** PROVIDED RECORDS **

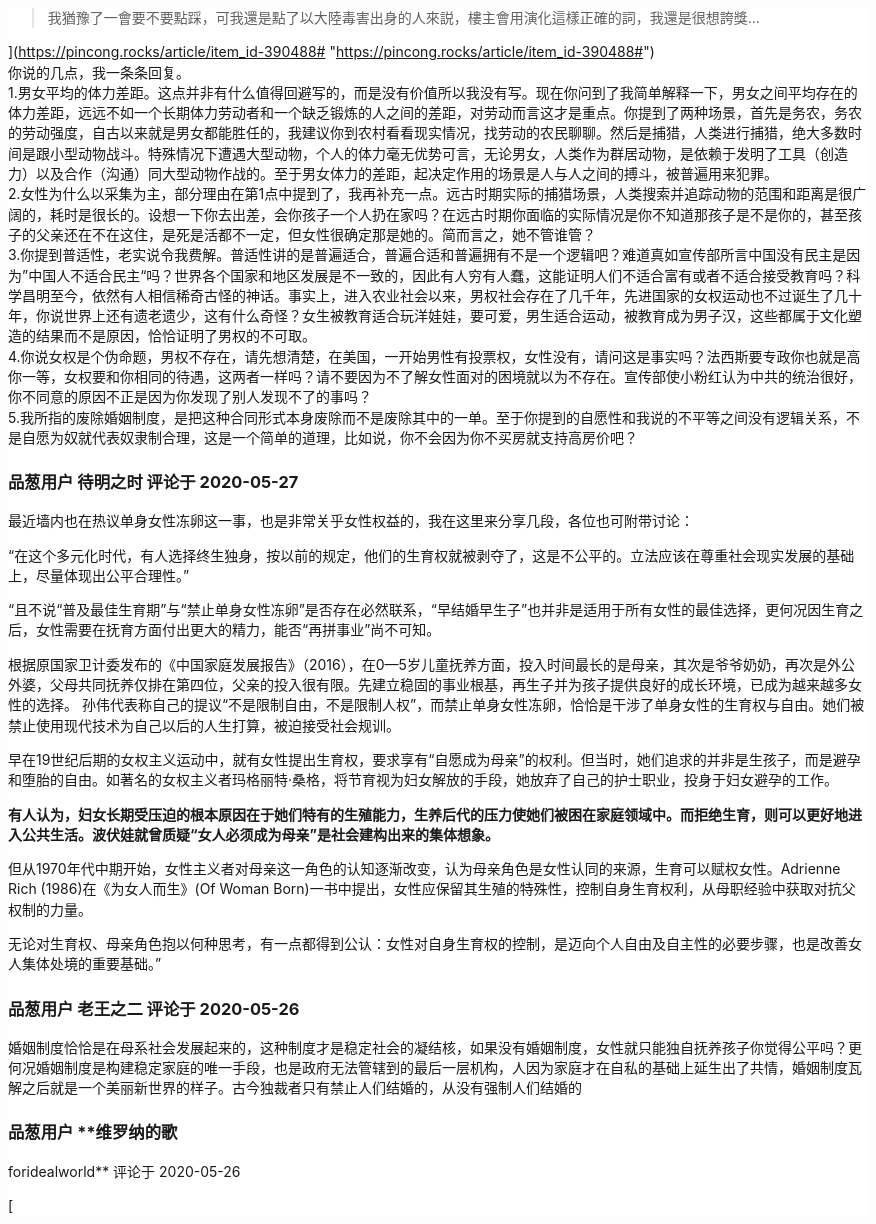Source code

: > 我猶豫了一會要不要點踩，可我還是點了以大陸毒害出身的人來説，樓主會用演化這樣正確的詞，我還是很想誇獎...

](https://pincong.rocks/article/item_id-390488# "https://pincong.rocks/article/item_id-390488#")  
你说的几点，我一条条回复。  
1.男女平均的体力差距。这点并非有什么值得回避写的，而是没有价值所以我没有写。现在你问到了我简单解释一下，男女之间平均存在的体力差距，远远不如一个长期体力劳动者和一个缺乏锻炼的人之间的差距，对劳动而言这才是重点。你提到了两种场景，首先是务农，务农的劳动强度，自古以来就是男女都能胜任的，我建议你到农村看看现实情况，找劳动的农民聊聊。然后是捕猎，人类进行捕猎，绝大多数时间是跟小型动物战斗。特殊情况下遭遇大型动物，个人的体力毫无优势可言，无论男女，人类作为群居动物，是依赖于发明了工具（创造力）以及合作（沟通）同大型动物作战的。至于男女体力的差距，起决定作用的场景是人与人之间的搏斗，被普遍用来犯罪。  
2.女性为什么以采集为主，部分理由在第1点中提到了，我再补充一点。远古时期实际的捕猎场景，人类搜索并追踪动物的范围和距离是很广阔的，耗时是很长的。设想一下你去出差，会你孩子一个人扔在家吗？在远古时期你面临的实际情况是你不知道那孩子是不是你的，甚至孩子的父亲还在不在这住，是死是活都不一定，但女性很确定那是她的。简而言之，她不管谁管？  
3.你提到普适性，老实说令我费解。普适性讲的是普遍适合，普遍合适和普遍拥有不是一个逻辑吧？难道真如宣传部所言中国没有民主是因为”中国人不适合民主“吗？世界各个国家和地区发展是不一致的，因此有人穷有人蠢，这能证明人们不适合富有或者不适合接受教育吗？科学昌明至今，依然有人相信稀奇古怪的神话。事实上，进入农业社会以来，男权社会存在了几千年，先进国家的女权运动也不过诞生了几十年，你说世界上还有遗老遗少，这有什么奇怪？女生被教育适合玩洋娃娃，要可爱，男生适合运动，被教育成为男子汉，这些都属于文化塑造的结果而不是原因，恰恰证明了男权的不可取。  
4.你说女权是个伪命题，男权不存在，请先想清楚，在美国，一开始男性有投票权，女性没有，请问这是事实吗？法西斯要专政你也就是高你一等，女权要和你相同的待遇，这两者一样吗？请不要因为不了解女性面对的困境就以为不存在。宣传部使小粉红认为中共的统治很好，你不同意的原因不正是因为你发现了别人发现不了的事吗？  
5.我所指的废除婚姻制度，是把这种合同形式本身废除而不是废除其中的一单。至于你提到的自愿性和我说的不平等之间没有逻辑关系，不是自愿为奴就代表奴隶制合理，这是一个简单的道理，比如说，你不会因为你不买房就支持高房价吧？
        


            
### 品葱用户 **待明之时** 评论于 2020-05-27
        
最近墙内也在热议单身女性冻卵这一事，也是非常关乎女性权益的，我在这里来分享几段，各位也可附带讨论：  
  
“在这个多元化时代，有人选择终生独身，按以前的规定，他们的生育权就被剥夺了，这是不公平的。立法应该在尊重社会现实发展的基础上，尽量体现出公平合理性。”  
  
  
“且不说“普及最佳生育期”与“禁止单身女性冻卵”是否存在必然联系，“早结婚早生子”也并非是适用于所有女性的最佳选择，更何况因生育之后，女性需要在抚育方面付出更大的精力，能否“再拼事业”尚不可知。  
  
根据原国家卫计委发布的《中国家庭发展报告》（2016），在0—5岁儿童抚养方面，投入时间最长的是母亲，其次是爷爷奶奶，再次是外公外婆，父母共同抚养仅排在第四位，父亲的投入很有限。先建立稳固的事业根基，再生子并为孩子提供良好的成长环境，已成为越来越多女性的选择。 孙伟代表称自己的提议“不是限制自由，不是限制人权”，而禁止单身女性冻卵，恰恰是干涉了单身女性的生育权与自由。她们被禁止使用现代技术为自己以后的人生打算，被迫接受社会规训。  
  
早在19世纪后期的女权主义运动中，就有女性提出生育权，要求享有“自愿成为母亲”的权利。但当时，她们追求的并非是生孩子，而是避孕和堕胎的自由。如著名的女权主义者玛格丽特·桑格，将节育视为妇女解放的手段，她放弃了自己的护士职业，投身于妇女避孕的工作。  
  
**有人认为，妇女长期受压迫的根本原因在于她们特有的生殖能力，生养后代的压力使她们被困在家庭领域中。而拒绝生育，则可以更好地进入公共生活。波伏娃就曾质疑“女人必须成为母亲”是社会建构出来的集体想象。**  
  
但从1970年代中期开始，女性主义者对母亲这一角色的认知逐渐改变，认为母亲角色是女性认同的来源，生育可以赋权女性。Adrienne Rich (1986)在《为女人而生》(Of Woman Born)一书中提出，女性应保留其生殖的特殊性，控制自身生育权利，从母职经验中获取对抗父权制的力量。  
  
无论对生育权、母亲角色抱以何种思考，有一点都得到公认：女性对自身生育权的控制，是迈向个人自由及自主性的必要步骤，也是改善女人集体处境的重要基础。”
        


            
### 品葱用户 **老王之二** 评论于 2020-05-26
        
婚姻制度恰恰是在母系社会发展起来的，这种制度才是稳定社会的凝结核，如果没有婚姻制度，女性就只能独自抚养孩子你觉得公平吗？更何况婚姻制度是构建稳定家庭的唯一手段，也是政府无法管辖到的最后一层机构，人因为家庭才在自私的基础上延生出了共情，婚姻制度瓦解之后就是一个美丽新世界的样子。古今独裁者只有禁止人们结婚的，从没有强制人们结婚的
        


            
### 品葱用户 **维罗纳的歌 
foridealworld** 评论于 2020-05-26
        
[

** AIM OF THE EXERCISE **
The records above must be returned exactly, with each picture omitted.

** RESPONSE TO THE EXERCISE **
Source code

: > 我猶豫了一會要不要點踩，可我還是點了以大陸毒害出身的人來説，樓主會用演化這樣正確的詞，我還是很想誇獎...

](https://pincong.rocks/article/item_id-390488# "https://pincong.rocks/article/item_id-390488#")  
你说的几点，我一条条回复。  
1.男女平均的体力差距。这点并非有什么值得回避写的，而是没有价值所以我没有写。现在你问到了我简单解释一下，男女之间平均存在的体力差距，远远不如一个长期体力劳动者和一个缺乏锻炼的人之间的差距，对劳动而言这才是重点。你提到了两种场景，首先是务农，务农的劳动强度，自古以来就是男女都能胜任的，我建议你到农村看看现实情况，找劳动的农民聊聊。然后是捕猎，人类进行捕猎，绝大多数时间是跟小型动物战斗。特殊情况下遭遇大型动物，个人的体力毫无优势可言，无论男女，人类作为群居动物，是依赖于发明了工具（创造力）以及合作（沟通）同大型动物作战的。至于男女体力的差距，起决定作用的场景是人与人之间的搏斗，被普遍用来犯罪。  
2.女性为什么以采集为主，部分理由在第1点中提到了，我再补充一点。远古时期实际的捕猎场景，人类搜索并追踪动物的范围和距离是很广阔的，耗时是很长的。设想一下你去出差，会你孩子一个人扔在家吗？在远古时期你面临的实际情况是你不知道那孩子是不是你的，甚至孩子的父亲还在不在这住，是死是活都不一定，但女性很确定那是她的。简而言之，她不管谁管？  
3.你提到普适性，老实说令我费解。普适性讲的是普遍适合，普遍合适和普遍拥有不是一个逻辑吧？难道真如宣传部所言中国没有民主是因为”中国人不适合民主“吗？世界各个国家和地区发展是不一致的，因此有人穷有人蠢，这能证明人们不适合富有或者不适合接受教育吗？科学昌明至今，依然有人相信稀奇古怪的神话。事实上，进入农业社会以来，男权社会存在了几千年，先进国家的女权运动也不过诞生了几十年，你说世界上还有遗老遗少，这有什么奇怪？女生被教育适合玩洋娃娃，要可爱，男生适合运动，被教育成为男子汉，这些都属于文化塑造的结果而不是原因，恰恰证明了男权的不可取。  
4.你说女权是个伪命题，男权不存在，请先想清楚，在美国，一开始男性有投票权，女性没有，请问这是事实吗？法西斯要专政你也就是高你一等，女权要和你相同的待遇，这两者一样吗？请不要因为不了解女性面对的困境就以为不存在。宣传部使小粉红认为中共的统治很好，你不同意的原因不正是因为你发现了别人发现不了的事吗？  
5.我所指的废除婚姻制度，是把这种合同形式本身废除而不是废除其中的一单。至于你提到的自愿性和我说的不平等之间没有逻辑关系，不是自愿为奴就代表奴隶制合理，这是一个简单的道理，比如说，你不会因为你不买房就支持高房价吧？
        


            
### 品葱用户 **待明之时** 评论于 2020-05-27
        
最近墙内也在热议单身女性冻卵这一事，也是非常关乎女性权益的，我在这里来分享几段，各位也可附带讨论：  
  
“在这个多元化时代，有人选择终生独身，按以前的规定，他们的生育权就被剥夺了，这是不公平的。立法应该在尊重社会现实发展的基础上，尽量体现出公平合理性。”  
  
  
“且不说“普及最佳生育期”与“禁止单身女性冻卵”是否存在必然联系，“早结婚早生子”也并非是适用于所有女性的最佳选择，更何况因生育之后，女性需要在抚育方面付出更大的精力，能否“再拼事业”尚不可知。  
  
根据原国家卫计委发布的《中国家庭发展报告》（2016），在0—5岁儿童抚养方面，投入时间最长的是母亲，其次是爷爷奶奶，再次是外公外婆，父母共同抚养仅排在第四位，父亲的投入很有限。先建立稳固的事业根基，再生子并为孩子提供良好的成长环境，已成为越来越多女性的选择。 孙伟代表称自己的提议“不是限制自由，不是限制人权”，而禁止单身女性冻卵，恰恰是干涉了单身女性的生育权与自由。她们被禁止使用现代技术为自己以后的人生打算，被迫接受社会规训。  
  
早在19世纪后期的女权主义运动中，就有女性提出生育权，要求享有“自愿成为母亲”的权利。但当时，她们追求的并非是生孩子，而是避孕和堕胎的自由。如著名的女权主义者玛格丽特·桑格，将节育视为妇女解放的手段，她放弃了自己的护士职业，投身于妇女避孕的工作。  
  
**有人认为，妇女长期受压迫的根本原因在于她们特有的生殖能力，生养后代的压力使她们被困在家庭领域中。而拒绝生育，则可以更好地进入公共生活。波伏娃就曾质疑“女人必须成为母亲”是社会建构出来的集体想象。**  
  
但从1970年代中期开始，女性主义者对母亲这一角色的认知逐渐改变，认为母亲角色是女性认同的来源，生育可以赋权女性。Adrienne Rich (1986)在《为女人而生》(Of Woman Born)一书中提出，女性应保留其生殖的特殊性，控制自身生育权利，从母职经验中获取对抗父权制的力量。  
  
无论对生育权、母亲角色抱以何种思考，有一点都得到公认：女性对自身生育权的控制，是迈向个人自由及自主性的必要步骤，也是改善女人集体处境的重要基础。”
        


            
### 品葱用户 **老王之二** 评论于 2020-05-26
        
婚姻制度恰恰是在母系社会发展起来的，这种制度才是稳定社会的凝结核，如果没有婚姻制度，女性就只能独自抚养孩子你觉得公平吗？更何况婚姻制度是构建稳定家庭的唯一手段，也是政府无法管辖到的最后一层机构，人因为家庭才在自私的基础上延生出了共情，婚姻制度瓦解之后就是一个美丽新世界的样子。古今独裁者只有禁止人们结婚的，从没有强制人们结婚的
        


            
### 品葱用户 **维罗纳的歌 
foridealworld** 评论于 2020-05-26
        
[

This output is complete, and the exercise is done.